_INFORMATION GIVEN_

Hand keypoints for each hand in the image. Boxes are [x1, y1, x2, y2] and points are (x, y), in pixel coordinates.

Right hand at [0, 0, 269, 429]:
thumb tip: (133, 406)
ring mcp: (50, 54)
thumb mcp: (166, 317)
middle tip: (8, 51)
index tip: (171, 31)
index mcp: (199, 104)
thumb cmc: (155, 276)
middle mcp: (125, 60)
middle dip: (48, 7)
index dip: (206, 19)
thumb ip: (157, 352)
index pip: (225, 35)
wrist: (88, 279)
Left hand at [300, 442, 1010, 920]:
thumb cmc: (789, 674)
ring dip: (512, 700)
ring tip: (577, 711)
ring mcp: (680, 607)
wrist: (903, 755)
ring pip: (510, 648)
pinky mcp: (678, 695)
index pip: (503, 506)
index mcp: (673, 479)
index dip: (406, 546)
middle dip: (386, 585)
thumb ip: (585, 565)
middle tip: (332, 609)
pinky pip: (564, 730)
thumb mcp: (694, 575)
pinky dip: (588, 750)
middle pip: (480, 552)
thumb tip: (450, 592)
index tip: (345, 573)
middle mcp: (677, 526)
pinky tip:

_WORK REQUIRED_
Reproduce the lines above. Leave each one as it is.

_WRITTEN RESPONSE_
Hand keypoints for each hand in the image. Boxes are [x1, y1, x2, y2] and points are (x, y), in pixel coordinates.

Right hand at [0, 0, 269, 429]:
thumb tip: (133, 406)
ring mcp: (50, 54)
thumb mcp: (166, 317)
middle tip: (8, 51)
index tip: (171, 31)
index mcp: (199, 104)
thumb cmc: (155, 276)
middle mcp: (125, 60)
middle dip: (48, 7)
index dip: (206, 19)
thumb ip: (157, 352)
index pip: (225, 35)
wrist: (88, 279)
Left hand at [300, 442, 1010, 920]:
thumb cmc: (789, 674)
ring dip: (512, 700)
ring tip: (577, 711)
ring mcp: (680, 607)
wrist: (903, 755)
ring pip: (510, 648)
pinky mcp: (678, 695)
index pip: (503, 506)
index mcp: (673, 479)
index dip: (406, 546)
middle dip: (386, 585)
thumb ip: (585, 565)
middle tip: (332, 609)
pinky pip: (564, 730)
thumb mcp: (694, 575)
pinky dip: (588, 750)
middle pip: (480, 552)
thumb tip: (450, 592)
index tip: (345, 573)
middle mcp: (677, 526)
pinky tip:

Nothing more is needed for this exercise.